= Beginning of Section =

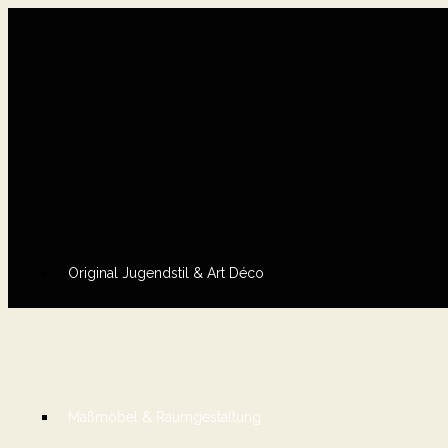
Original Jugendstil & Art Déco
Maßmöbel & Raumgestaltung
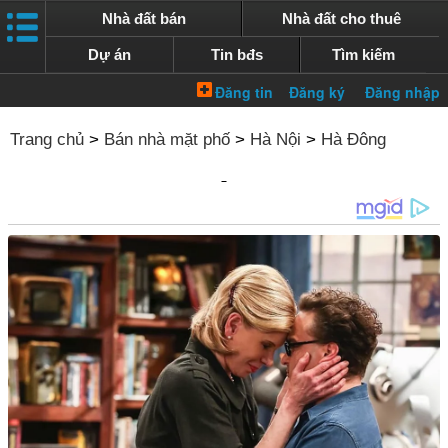
Nhà đất bán
Nhà đất cho thuê
Dự án
Tin bđs
Tìm kiếm
Trang chủ
>
Bán nhà mặt phố
>
Hà Nội
>
Hà Đông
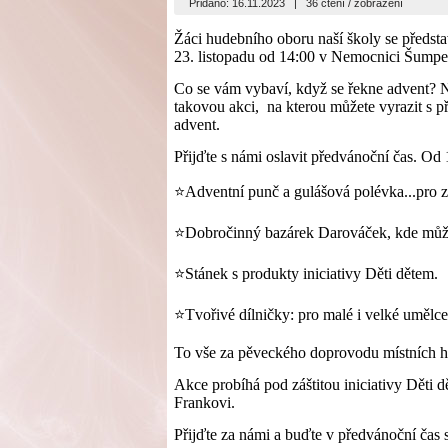
Přidáno: 16.11.2023
|
36 čtení / zobrazení
Žáci hudebního oboru naší školy se představ
23. listopadu od 14:00 v Nemocnici Šumpe
Co se vám vybaví, když se řekne advent? N
takovou akci, na kterou můžete vyrazit s př
advent.
Přijďte s námi oslavit předvánoční čas. Od
⭐
Adventní punč a gulášová polévka...pro za
⭐
Dobro
č
inn
ý
baz
á
rek Darov
áč
ek, kde m
ů
⭐
St
á
nek s produkty iniciativy D
ě
ti d
ě
tem.
⭐
Tvořivé dílničky: pro malé i velké umělc
To vše za pěveckého doprovodu místních h
Akce probíhá pod záštitou iniciativy Děti 
Frankovi.
Přijďte za námi a buďte v předvánoční čas 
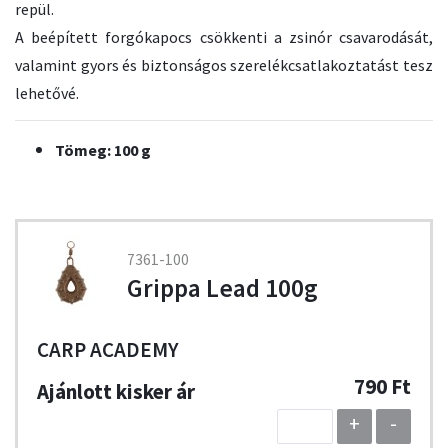
repül.
A beépített forgókapocs csökkenti a zsinór csavarodását,
valamint gyors és biztonságos szerelékcsatlakoztatást tesz
lehetővé.
Tömeg: 100 g
7361-100
Grippa Lead 100g
CARP ACADEMY
790 Ft
+
-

= End of Section =

**TASK TO CARRY OUT:** Update the text of all the records so that "CARP ACADEMY" becomes "Carp Academy", with every other line unchanged. Leave the pictures out.

**RESPONSE BOX:**
Original Jugendstil & Art Déco
Maßmöbel & Raumgestaltung
Nhà đất bán
Nhà đất cho thuê
Dự án
Tin bđs
Tìm kiếm
Trang chủ
>
Bán nhà mặt phố
>
Hà Nội
>
Hà Đông
Přidáno: 16.11.2023
|
36 čtení / zobrazení
Žáci hudebního oboru naší školy se představ
23. listopadu od 14:00 v Nemocnici Šumpe
Co se vám vybaví, když se řekne advent? N
takovou akci, na kterou můžete vyrazit s př
advent.
Přijďte s námi oslavit předvánoční čas. Od
⭐
Adventní punč a gulášová polévka...pro za
⭐
Dobro
č
inn
ý
baz
á
rek Darov
áč
ek, kde m
ů
⭐
St
á
nek s produkty iniciativy D
ě
ti d
ě
tem.
⭐
Tvořivé dílničky: pro malé i velké umělc
To vše za pěveckého doprovodu místních h
Akce probíhá pod záštitou iniciativy Děti 
Frankovi.
Přijďte za námi a buďte v předvánoční čas 
repül.
A beépített forgókapocs csökkenti a zsinór csavarodását,
valamint gyors és biztonságos szerelékcsatlakoztatást tesz
lehetővé.
Tömeg: 100 g
7361-100
Grippa Lead 100g
Carp Academy
790 Ft
+
-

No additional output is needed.